╭─ WORKING DATA

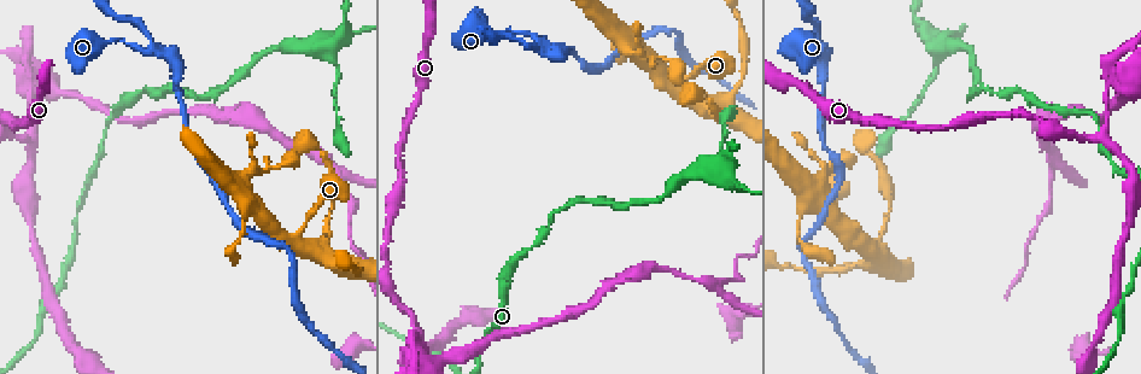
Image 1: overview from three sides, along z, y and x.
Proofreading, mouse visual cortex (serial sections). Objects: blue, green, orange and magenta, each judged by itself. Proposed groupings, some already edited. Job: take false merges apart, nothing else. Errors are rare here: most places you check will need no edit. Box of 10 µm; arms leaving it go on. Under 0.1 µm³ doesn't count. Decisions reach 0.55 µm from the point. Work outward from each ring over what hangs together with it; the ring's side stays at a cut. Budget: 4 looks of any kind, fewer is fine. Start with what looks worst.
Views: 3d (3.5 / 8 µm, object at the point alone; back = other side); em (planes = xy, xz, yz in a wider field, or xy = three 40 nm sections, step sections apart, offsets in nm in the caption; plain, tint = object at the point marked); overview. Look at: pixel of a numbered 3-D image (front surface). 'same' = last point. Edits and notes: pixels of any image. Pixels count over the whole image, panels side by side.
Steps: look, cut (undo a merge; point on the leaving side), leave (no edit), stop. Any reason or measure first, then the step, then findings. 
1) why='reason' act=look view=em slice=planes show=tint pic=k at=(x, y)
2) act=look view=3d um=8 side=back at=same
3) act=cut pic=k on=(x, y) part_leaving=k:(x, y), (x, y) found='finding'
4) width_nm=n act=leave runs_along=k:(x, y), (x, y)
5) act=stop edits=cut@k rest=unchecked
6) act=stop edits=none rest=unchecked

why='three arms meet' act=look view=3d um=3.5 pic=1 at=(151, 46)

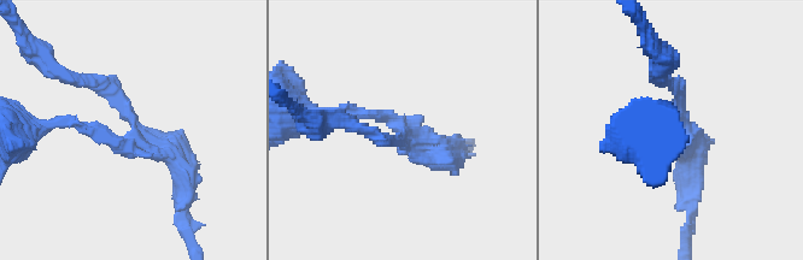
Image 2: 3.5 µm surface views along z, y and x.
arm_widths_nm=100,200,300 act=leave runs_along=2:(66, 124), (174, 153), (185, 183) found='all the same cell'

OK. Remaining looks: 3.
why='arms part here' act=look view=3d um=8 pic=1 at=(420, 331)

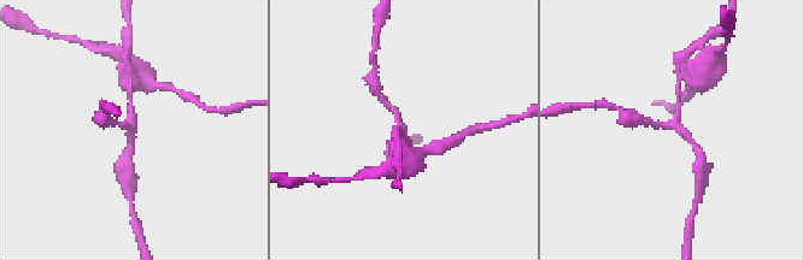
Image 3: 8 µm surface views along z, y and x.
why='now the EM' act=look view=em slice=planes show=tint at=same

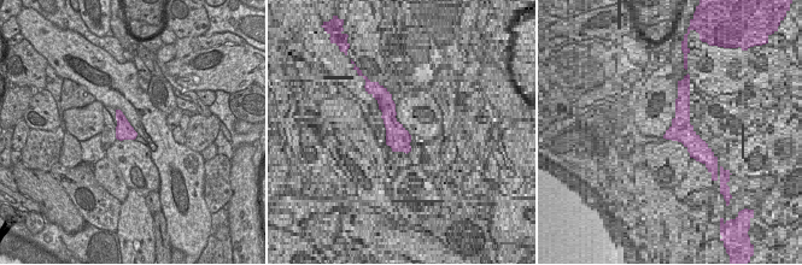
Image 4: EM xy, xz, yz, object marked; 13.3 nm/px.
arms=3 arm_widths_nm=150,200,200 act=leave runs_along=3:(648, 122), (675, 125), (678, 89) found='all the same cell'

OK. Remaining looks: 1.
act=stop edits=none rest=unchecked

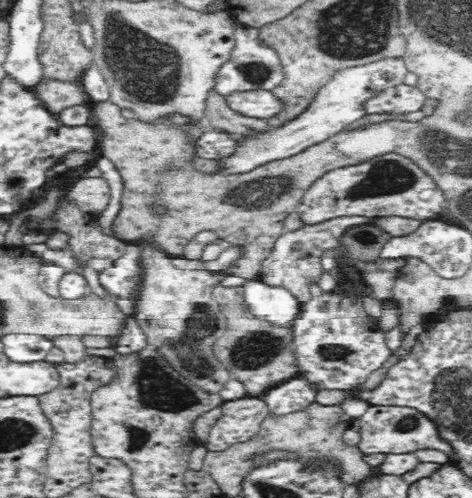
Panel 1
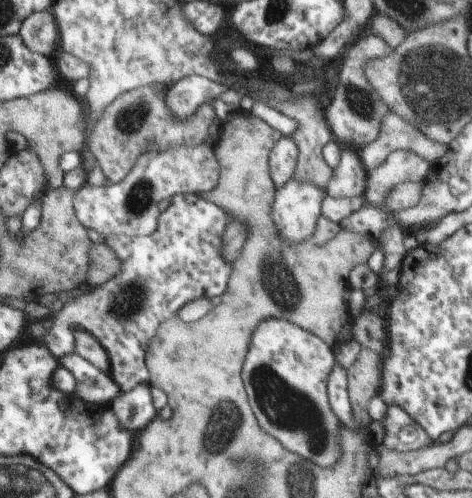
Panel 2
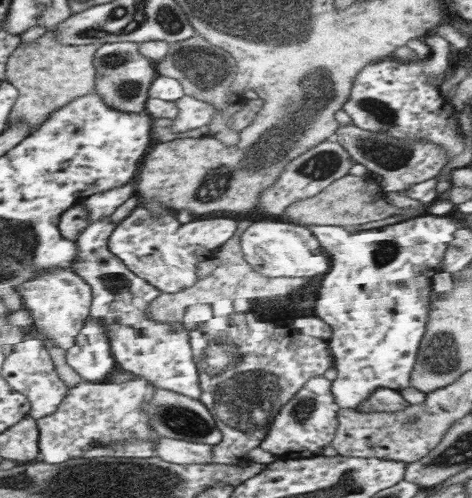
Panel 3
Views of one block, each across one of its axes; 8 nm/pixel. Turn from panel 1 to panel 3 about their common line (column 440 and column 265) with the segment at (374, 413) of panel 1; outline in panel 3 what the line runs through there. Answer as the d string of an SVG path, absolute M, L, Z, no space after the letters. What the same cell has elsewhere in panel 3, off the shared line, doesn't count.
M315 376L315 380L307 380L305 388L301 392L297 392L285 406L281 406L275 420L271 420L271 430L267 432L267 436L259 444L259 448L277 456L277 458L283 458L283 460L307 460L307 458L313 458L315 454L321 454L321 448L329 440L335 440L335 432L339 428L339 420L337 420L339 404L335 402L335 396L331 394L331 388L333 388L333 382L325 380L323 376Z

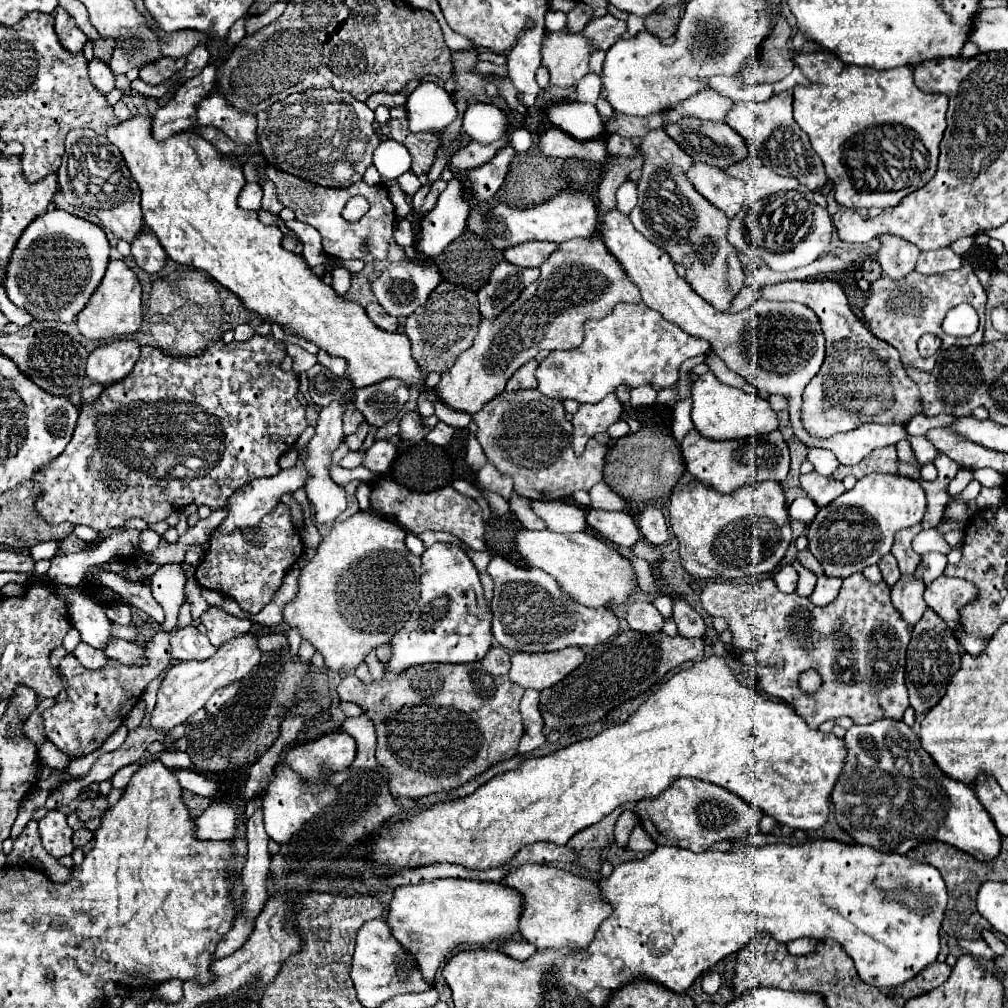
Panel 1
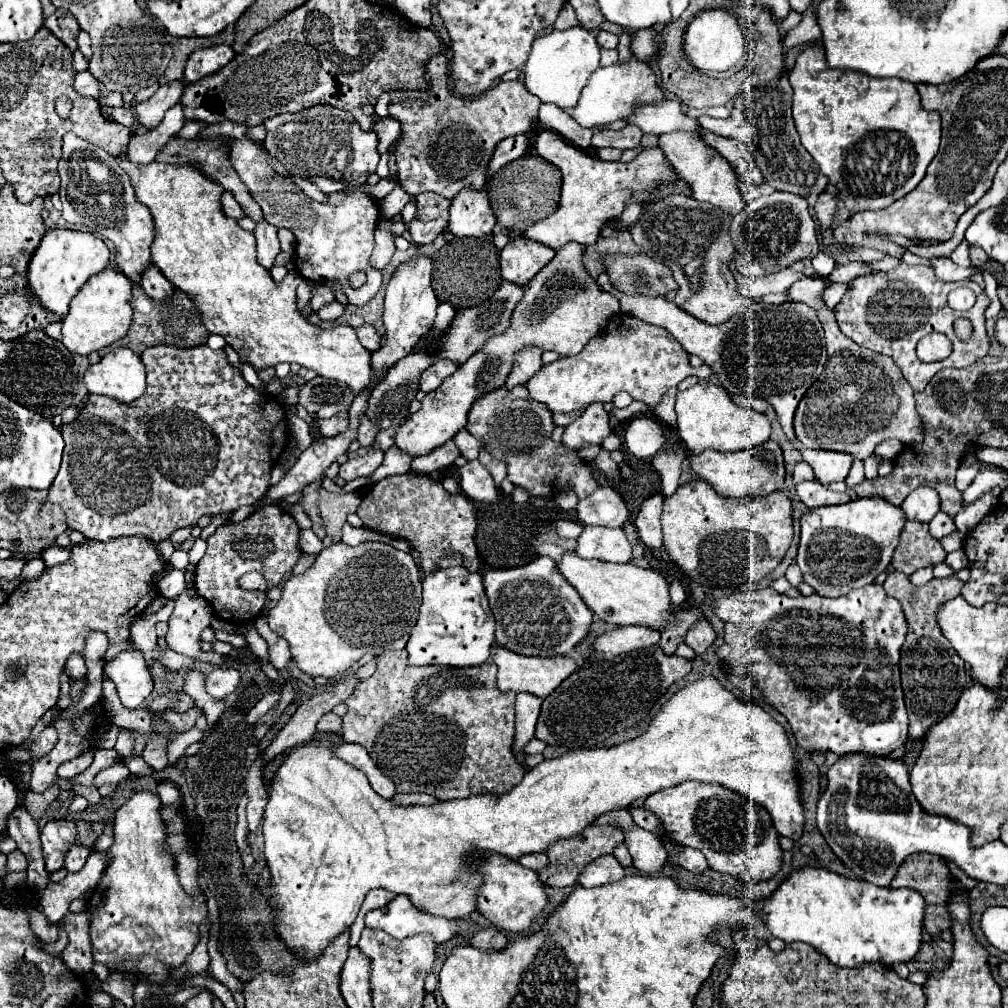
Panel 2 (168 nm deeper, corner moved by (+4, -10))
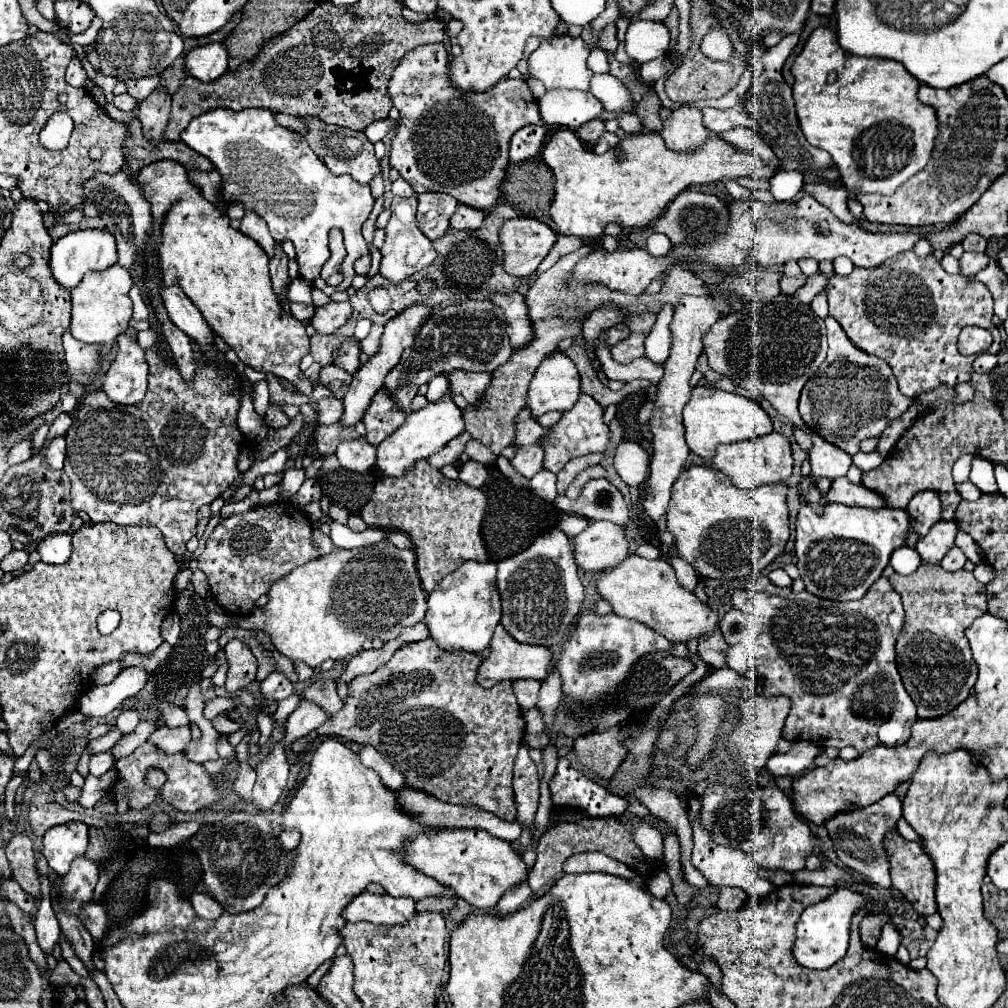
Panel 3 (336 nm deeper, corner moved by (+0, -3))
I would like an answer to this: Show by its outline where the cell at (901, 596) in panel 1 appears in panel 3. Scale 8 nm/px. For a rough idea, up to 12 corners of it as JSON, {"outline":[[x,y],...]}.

╰─

* **EXERCISE PROMPT**
Return the listing above in full and without alteration, excluding its pictures.

* **RESPONSE TO THIS EXERCISE**
Image 1: overview from three sides, along z, y and x.
Proofreading, mouse visual cortex (serial sections). Objects: blue, green, orange and magenta, each judged by itself. Proposed groupings, some already edited. Job: take false merges apart, nothing else. Errors are rare here: most places you check will need no edit. Box of 10 µm; arms leaving it go on. Under 0.1 µm³ doesn't count. Decisions reach 0.55 µm from the point. Work outward from each ring over what hangs together with it; the ring's side stays at a cut. Budget: 4 looks of any kind, fewer is fine. Start with what looks worst.
Views: 3d (3.5 / 8 µm, object at the point alone; back = other side); em (planes = xy, xz, yz in a wider field, or xy = three 40 nm sections, step sections apart, offsets in nm in the caption; plain, tint = object at the point marked); overview. Look at: pixel of a numbered 3-D image (front surface). 'same' = last point. Edits and notes: pixels of any image. Pixels count over the whole image, panels side by side.
Steps: look, cut (undo a merge; point on the leaving side), leave (no edit), stop. Any reason or measure first, then the step, then findings. 
1) why='reason' act=look view=em slice=planes show=tint pic=k at=(x, y)
2) act=look view=3d um=8 side=back at=same
3) act=cut pic=k on=(x, y) part_leaving=k:(x, y), (x, y) found='finding'
4) width_nm=n act=leave runs_along=k:(x, y), (x, y)
5) act=stop edits=cut@k rest=unchecked
6) act=stop edits=none rest=unchecked

why='three arms meet' act=look view=3d um=3.5 pic=1 at=(151, 46)

Image 2: 3.5 µm surface views along z, y and x.
arm_widths_nm=100,200,300 act=leave runs_along=2:(66, 124), (174, 153), (185, 183) found='all the same cell'

OK. Remaining looks: 3.
why='arms part here' act=look view=3d um=8 pic=1 at=(420, 331)

Image 3: 8 µm surface views along z, y and x.
why='now the EM' act=look view=em slice=planes show=tint at=same

Image 4: EM xy, xz, yz, object marked; 13.3 nm/px.
arms=3 arm_widths_nm=150,200,200 act=leave runs_along=3:(648, 122), (675, 125), (678, 89) found='all the same cell'

OK. Remaining looks: 1.
act=stop edits=none rest=unchecked

Panel 1
Panel 2
Panel 3
Views of one block, each across one of its axes; 8 nm/pixel. Turn from panel 1 to panel 3 about their common line (column 440 and column 265) with the segment at (374, 413) of panel 1; outline in panel 3 what the line runs through there. Answer as the d string of an SVG path, absolute M, L, Z, no space after the letters. What the same cell has elsewhere in panel 3, off the shared line, doesn't count.
M315 376L315 380L307 380L305 388L301 392L297 392L285 406L281 406L275 420L271 420L271 430L267 432L267 436L259 444L259 448L277 456L277 458L283 458L283 460L307 460L307 458L313 458L315 454L321 454L321 448L329 440L335 440L335 432L339 428L339 420L337 420L339 404L335 402L335 396L331 394L331 388L333 388L333 382L325 380L323 376Z

Panel 1
Panel 2 (168 nm deeper, corner moved by (+4, -10))
Panel 3 (336 nm deeper, corner moved by (+0, -3))
I would like an answer to this: Show by its outline where the cell at (901, 596) in panel 1 appears in panel 3. Scale 8 nm/px. For a rough idea, up to 12 corners of it as JSON, {"outline":[[x,y],...]}.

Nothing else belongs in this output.